# Start of Supplied text

The Elder Scrolls Online Review

Reviewed on PC

Also available on Apple Mac

The fantasy Massively Multiplayer Online landscape is an unwieldy one. Giant open plains, sprinkled with repetitive monster models and crammed with collectables. Each is a world filled with wayward souls, sprinting to their destination markers, oblivious to the ongoings around them. Working virtual economies power them, inextricably linked to real world currencies, that allow players to make an actual living within these computer generated universes. From an outsider’s perspective it seems like science-fiction, yet bizarrely the truth may be that this landscape is swiftly becoming frustratingly stale.

The most successful MMO (and the highest grossing game of all time, by a wide margin) World Of Warcraft has dominated the genre so entirely for almost ten years that every other entry has simply been playing catch-up, constantly mimicking the game’s ideas. MMOs have simply lacked invention, perhaps through fear of failure, for so long that it has become a tiresome in-joke. And so enters The Elder Scrolls Online into this cramped market, a series previously notable for having no multiplayer options whatsoever. It’s an exciting prospect, perhaps the most engrossing fantasy world in gaming, being opened up for everyone to connect to and explore together. It’s an idea that has so much potential.

Some scenes are strikingly beautiful while others seem to lack detail.

But it’s horrendously obvious from very early on that the opportunity to invent, to digress, to progress the MMO genre has been squandered. The Elder Scrolls Online is an MMO that succeeds in joining this crowded landscape and offers everything MMO players want, but at the same time brings so little originality that the series’ single player pedigree quickly disappears into a messy grey of MMO tropes and clichés.

# End of Supplied text

#### [Set problem 1]
Copy the Elder Scrolls Online review from "Reviewed on PC" to "becoming frustratingly stale.", substituting "terrain" for "landscape".
#### [Set problem 2]
Resume the Elder Scrolls Online review, picking up after its last sentence.

# Start of Dataset content

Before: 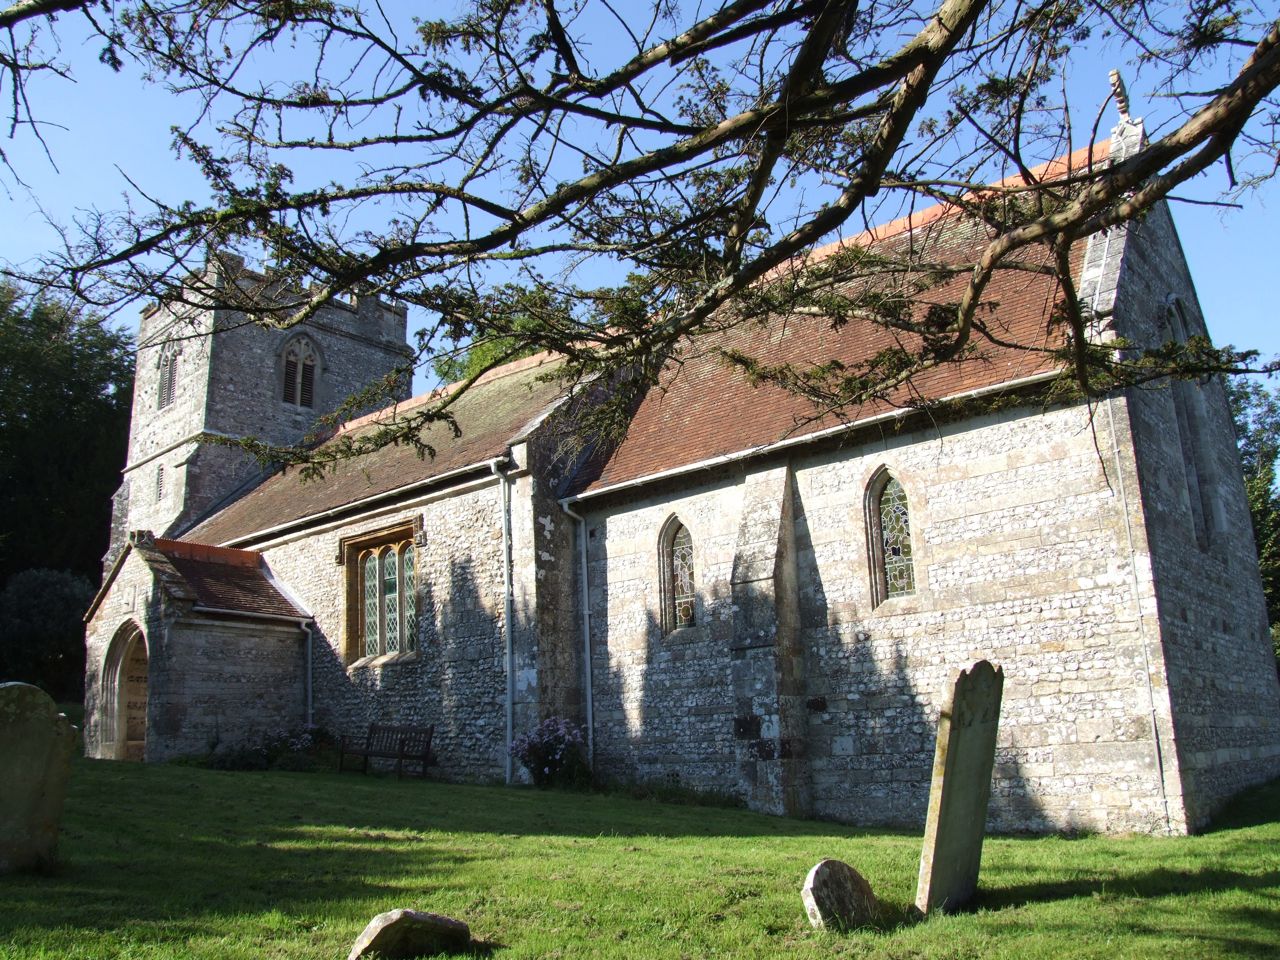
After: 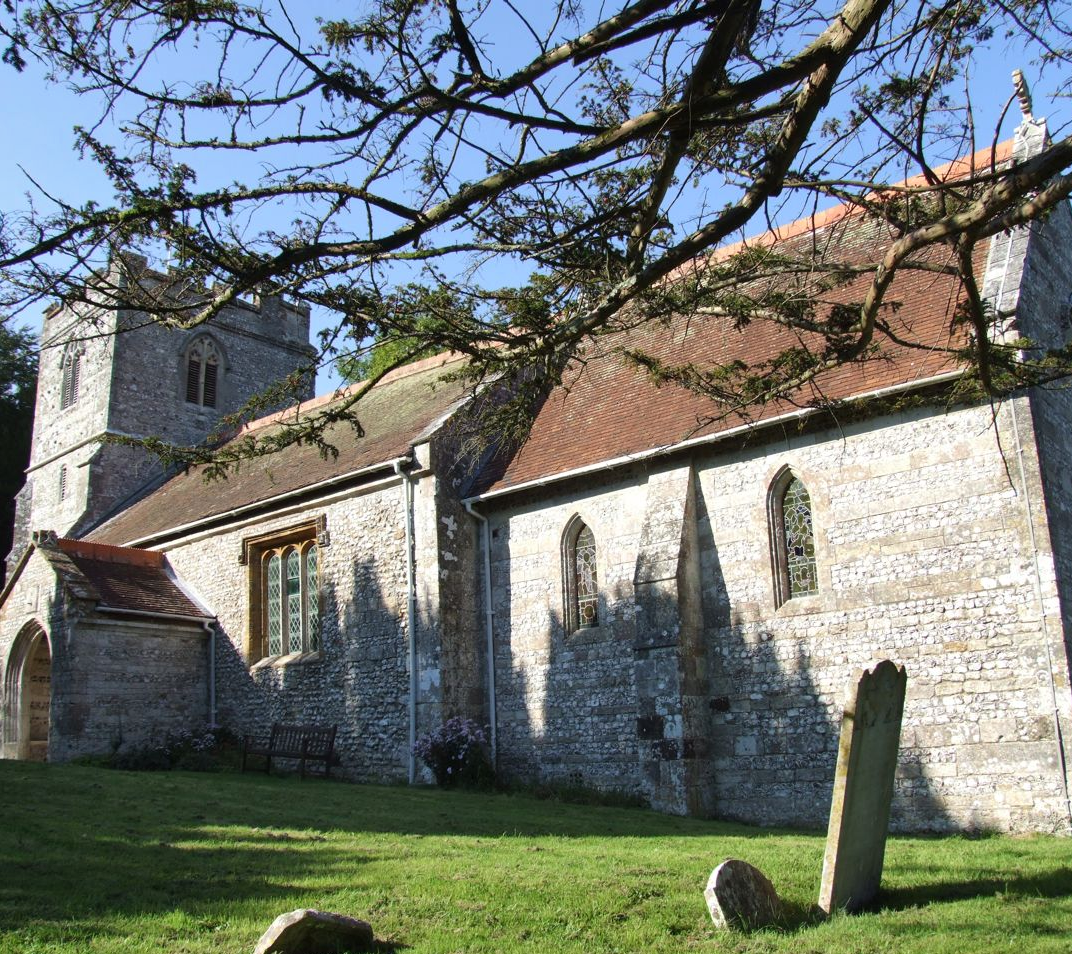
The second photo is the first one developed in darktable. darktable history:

# End of Dataset content
# Start of Dataset content

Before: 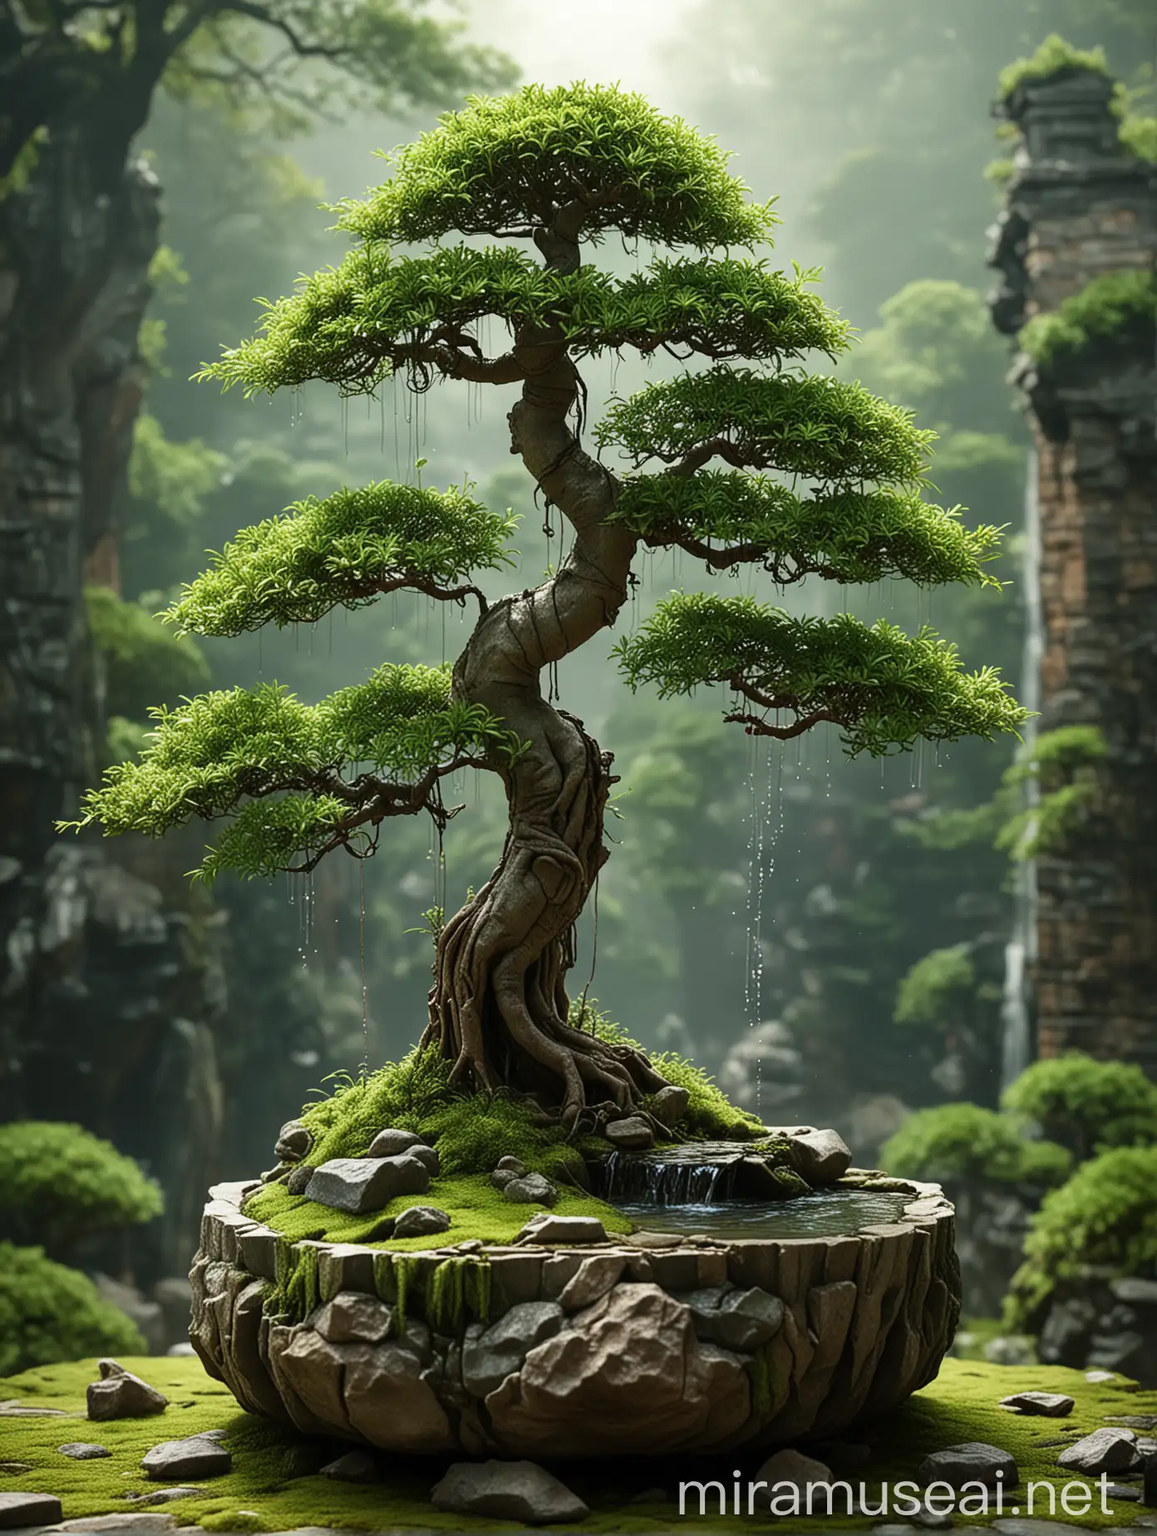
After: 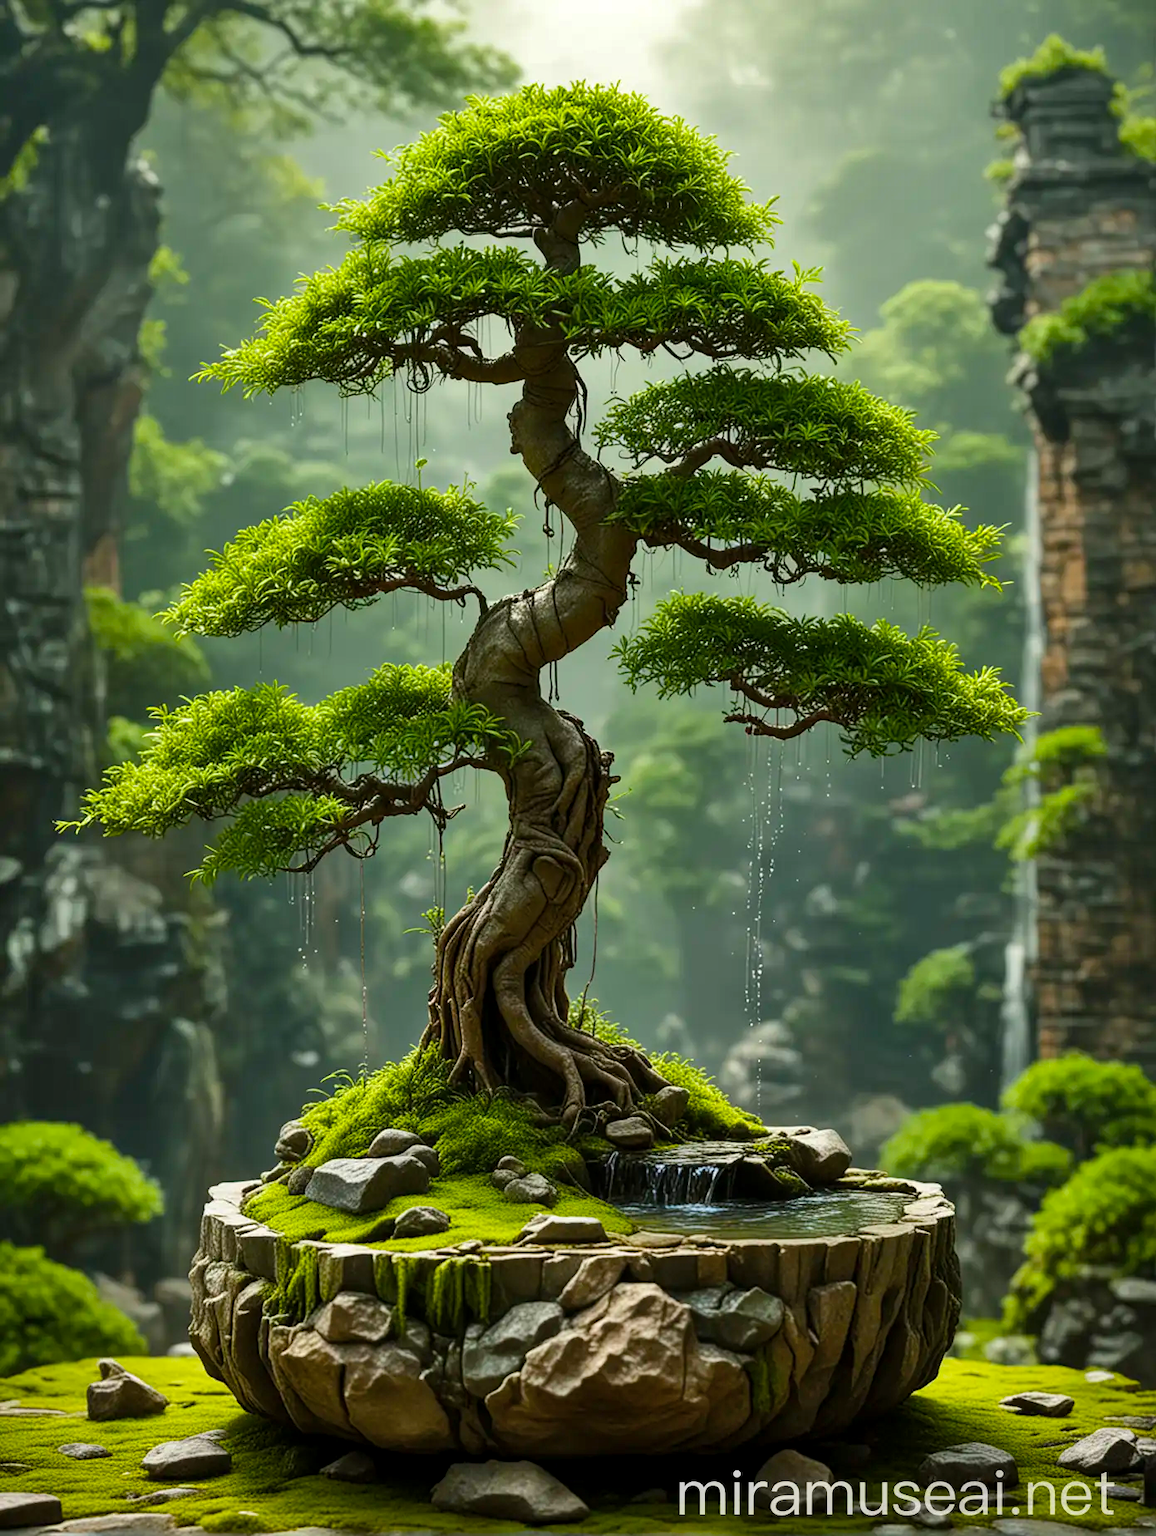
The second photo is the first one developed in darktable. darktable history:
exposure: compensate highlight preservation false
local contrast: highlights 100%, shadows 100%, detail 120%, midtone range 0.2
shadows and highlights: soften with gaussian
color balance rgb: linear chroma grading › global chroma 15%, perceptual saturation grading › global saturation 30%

# End of Dataset content

#### [Task output 1]
Reviewed on PC

Also available on Apple Mac

The fantasy Massively Multiplayer Online terrain is an unwieldy one. Giant open plains, sprinkled with repetitive monster models and crammed with collectables. Each is a world filled with wayward souls, sprinting to their destination markers, oblivious to the ongoings around them. Working virtual economies power them, inextricably linked to real world currencies, that allow players to make an actual living within these computer generated universes. From an outsider’s perspective it seems like science-fiction, yet bizarrely the truth may be that this terrain is swiftly becoming frustratingly stale.

#### [Task output 2]
It starts off promisingly enough. After signing up and logging-in the player is presented with a character creation screen that those with experience of Skyrim (the most recent single player entry into the Elder Scrolls world) will find instantly familiar. The process in which you sculpt a body from a large selection of sliders that determine dozens of physical features from hair shape to facial muscles to body shape and size, is recreated here wonderfully. Each character is then assigned one of four classes (Templar, Sorcerer, Dragon Knight and Nightblade) which determines (in part) the skill tree available to them as they play through the game. The result is that the character you take into the Elder Scrolls’ continent of Tamriel feels rather unique compared to many other games in the MMO space, a place where it is possible to constantly bump into duplicates of oneself.
Too much time can be spent chiselling one’s character.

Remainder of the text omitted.